The solar power generation system includes a vertical mounting module 400; A first horizontal mounting module 410 provided at one side of the vertical mounting module 400 and having a first photovoltaic panel P1 positioned thereon; A second horizontal mounting module 420 provided on the other side of the vertical mounting module 400 and having a second photovoltaic panel P2 positioned thereon; A through panel 510 penetrating to a side portion of the horizontal mounting module 400 in the height direction; A first extension rod 511 extending downward from one end of the through panel 510; A second extension rod 512 extending downward from the other end of the through panel 510; The first receiving module 513, which is at least partially buried in the base portion BS and accommodates the lower portion of the first extension rod 511, and at least partially buried in the base portion BS, It may include a second accommodation module 514 is accommodated in the lower part.

Here, the first accommodation module 513 pulls the first extension rod 511 so that the through panel 510 pulls the vertical mounting module 400 downward and is fixed, and the second accommodation module ( 514 may pull the second extension rod 512 so that the through panel 510 pulls the vertical mounting module 400 downward and is fixed.

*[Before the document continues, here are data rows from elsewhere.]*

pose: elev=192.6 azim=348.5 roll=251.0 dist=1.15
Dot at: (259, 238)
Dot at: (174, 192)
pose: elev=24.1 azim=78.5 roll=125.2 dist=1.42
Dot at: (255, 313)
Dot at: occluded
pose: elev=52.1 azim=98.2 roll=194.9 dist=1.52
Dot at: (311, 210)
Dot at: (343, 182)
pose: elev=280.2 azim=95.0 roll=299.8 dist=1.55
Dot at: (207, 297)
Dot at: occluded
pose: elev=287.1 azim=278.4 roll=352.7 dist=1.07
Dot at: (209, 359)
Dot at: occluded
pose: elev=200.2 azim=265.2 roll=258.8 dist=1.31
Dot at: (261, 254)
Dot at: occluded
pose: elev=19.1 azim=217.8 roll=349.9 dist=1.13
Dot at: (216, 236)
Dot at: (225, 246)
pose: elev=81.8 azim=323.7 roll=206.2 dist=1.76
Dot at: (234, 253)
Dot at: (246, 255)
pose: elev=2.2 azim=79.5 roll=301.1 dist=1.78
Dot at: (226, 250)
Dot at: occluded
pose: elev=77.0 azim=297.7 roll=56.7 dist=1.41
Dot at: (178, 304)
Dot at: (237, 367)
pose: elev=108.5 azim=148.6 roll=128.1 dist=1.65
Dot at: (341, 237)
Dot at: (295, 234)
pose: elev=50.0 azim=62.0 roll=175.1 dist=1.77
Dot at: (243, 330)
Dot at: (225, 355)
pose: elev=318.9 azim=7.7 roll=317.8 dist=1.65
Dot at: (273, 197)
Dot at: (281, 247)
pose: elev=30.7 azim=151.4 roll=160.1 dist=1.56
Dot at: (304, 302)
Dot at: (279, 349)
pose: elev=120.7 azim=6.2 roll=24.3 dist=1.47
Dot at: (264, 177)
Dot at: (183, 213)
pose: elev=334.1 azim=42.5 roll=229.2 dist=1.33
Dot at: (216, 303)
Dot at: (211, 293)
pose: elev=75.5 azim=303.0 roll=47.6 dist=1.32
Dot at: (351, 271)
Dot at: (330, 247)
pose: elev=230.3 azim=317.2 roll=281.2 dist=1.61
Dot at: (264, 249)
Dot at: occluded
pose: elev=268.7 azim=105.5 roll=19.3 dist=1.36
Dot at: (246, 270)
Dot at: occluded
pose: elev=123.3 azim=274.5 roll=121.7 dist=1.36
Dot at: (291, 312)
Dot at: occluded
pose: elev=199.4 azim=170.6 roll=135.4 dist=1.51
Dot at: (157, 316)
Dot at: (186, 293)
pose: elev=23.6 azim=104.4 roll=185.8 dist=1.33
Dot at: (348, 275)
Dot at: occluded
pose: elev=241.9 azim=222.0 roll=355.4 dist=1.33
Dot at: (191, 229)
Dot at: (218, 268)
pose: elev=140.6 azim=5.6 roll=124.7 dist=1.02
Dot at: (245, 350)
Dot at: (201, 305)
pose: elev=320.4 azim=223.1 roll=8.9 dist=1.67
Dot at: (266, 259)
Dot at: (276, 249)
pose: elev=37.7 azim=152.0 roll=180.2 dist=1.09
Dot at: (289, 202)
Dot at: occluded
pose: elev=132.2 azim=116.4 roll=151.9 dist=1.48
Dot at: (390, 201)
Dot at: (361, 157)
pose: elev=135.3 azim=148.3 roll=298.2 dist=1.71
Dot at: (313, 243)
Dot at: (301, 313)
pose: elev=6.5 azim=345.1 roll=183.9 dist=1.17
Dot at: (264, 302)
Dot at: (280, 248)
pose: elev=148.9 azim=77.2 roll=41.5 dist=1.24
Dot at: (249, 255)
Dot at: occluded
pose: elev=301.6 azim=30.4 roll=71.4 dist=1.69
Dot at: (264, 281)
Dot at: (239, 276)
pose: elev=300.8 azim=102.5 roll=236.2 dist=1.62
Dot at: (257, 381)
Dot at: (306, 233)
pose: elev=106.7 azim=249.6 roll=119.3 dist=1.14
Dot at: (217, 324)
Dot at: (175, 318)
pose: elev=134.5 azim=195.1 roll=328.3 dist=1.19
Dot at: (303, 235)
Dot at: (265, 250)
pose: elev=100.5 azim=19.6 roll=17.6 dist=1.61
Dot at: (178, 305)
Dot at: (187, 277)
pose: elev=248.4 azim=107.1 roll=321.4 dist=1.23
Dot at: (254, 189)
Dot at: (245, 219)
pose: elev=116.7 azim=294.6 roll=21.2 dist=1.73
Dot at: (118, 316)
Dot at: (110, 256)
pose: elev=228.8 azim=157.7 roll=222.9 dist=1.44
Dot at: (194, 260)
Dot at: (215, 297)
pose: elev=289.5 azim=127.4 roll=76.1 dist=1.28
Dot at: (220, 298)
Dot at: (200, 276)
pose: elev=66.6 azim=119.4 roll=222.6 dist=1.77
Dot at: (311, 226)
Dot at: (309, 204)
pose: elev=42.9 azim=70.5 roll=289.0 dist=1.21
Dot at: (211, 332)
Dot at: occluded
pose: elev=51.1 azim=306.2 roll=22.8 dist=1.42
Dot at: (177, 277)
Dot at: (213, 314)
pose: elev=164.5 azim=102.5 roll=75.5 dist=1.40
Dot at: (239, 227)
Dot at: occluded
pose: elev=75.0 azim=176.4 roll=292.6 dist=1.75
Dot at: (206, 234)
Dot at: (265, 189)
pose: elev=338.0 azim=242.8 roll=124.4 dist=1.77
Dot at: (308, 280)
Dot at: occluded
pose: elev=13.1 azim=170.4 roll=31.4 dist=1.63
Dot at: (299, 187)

A support body 520 that is at least partially buried in the base portion BS in a flange shape is provided at a lower portion of the vertical mounting module 400, and a first vertical bar 521 is provided on the upper portion of the support body 520. ) And a second vertical bar 531 are provided to be driven up and down, and the first vertical bar 521 and the second vertical bar 531 penetrate the through panel 510 from the bottom to the top, A first finishing panel 522 is provided at an upper end of the first vertical bar 521 to cover an upper portion of the through panel 510, and a second finishing panel at an upper end of the second vertical bar 531 A 532 may be provided to cover the upper portion of the through panel 510.

The first vertical bar 521 and the second vertical bar 531 are pulled downward from the support body 520 and penetrate the first and second finishing panels 522 and 532. By pulling the panel 510, the through panel 510 pulls and fixes the vertical mounting module 400, and a first support rod 541 is provided above the through panel 510, and the The first support rod 541 may support the lower portion of the first horizontal mounting module 410 with the first adsorption module 542 at the upper end while adsorbing and fixing the lower part of the first horizontal mounting module 410.

A second support rod 551 is provided above the through panel 510, and the second support rod 551 is a second suction module 552 at an upper end of the second horizontal mounting module 420 It supports while adsorbing and fixing the lower part of the

In addition, the first photovoltaic panel (P1) is provided with a first flow block (B1, B2) at the bottom of the first horizontal mounting module 410 sliding to the left and right, the second photovoltaic power generation The panel P2 may be provided with second flow blocks B3 and B4 under the panel P2 to be slid left and right on the second horizontal mounting module 420.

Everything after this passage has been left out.